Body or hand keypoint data
########################################

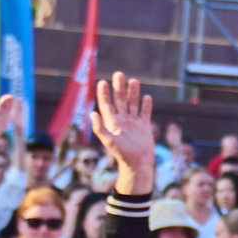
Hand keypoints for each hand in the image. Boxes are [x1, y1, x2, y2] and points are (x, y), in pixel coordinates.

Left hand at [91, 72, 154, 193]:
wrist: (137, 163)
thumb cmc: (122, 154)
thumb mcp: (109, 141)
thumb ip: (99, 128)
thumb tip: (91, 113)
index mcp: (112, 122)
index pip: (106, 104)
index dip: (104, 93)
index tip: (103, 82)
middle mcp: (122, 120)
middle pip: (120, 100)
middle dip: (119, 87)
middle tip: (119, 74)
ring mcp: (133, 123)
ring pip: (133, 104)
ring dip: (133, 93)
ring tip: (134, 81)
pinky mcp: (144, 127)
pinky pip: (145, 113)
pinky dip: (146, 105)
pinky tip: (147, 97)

########################################

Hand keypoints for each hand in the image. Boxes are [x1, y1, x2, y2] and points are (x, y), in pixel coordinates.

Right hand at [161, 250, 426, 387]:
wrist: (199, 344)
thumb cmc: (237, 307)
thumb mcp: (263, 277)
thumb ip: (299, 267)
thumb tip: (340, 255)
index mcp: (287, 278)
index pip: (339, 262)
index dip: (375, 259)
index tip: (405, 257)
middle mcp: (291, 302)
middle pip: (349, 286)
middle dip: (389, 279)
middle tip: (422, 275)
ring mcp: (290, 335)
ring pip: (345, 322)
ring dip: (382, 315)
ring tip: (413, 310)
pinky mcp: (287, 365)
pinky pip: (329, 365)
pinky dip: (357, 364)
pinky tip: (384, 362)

########################################

▸ **Work to complete**
Show me every line of the entries above that holds "ring".

▸ **Response for this exercise**
ring mcp: (133, 123)
ring pip: (133, 104)
ring dip: (133, 93)
ring tip: (134, 81)
ring mcp: (290, 335)
ring pip: (345, 322)
ring dip: (382, 315)
ring tip: (413, 310)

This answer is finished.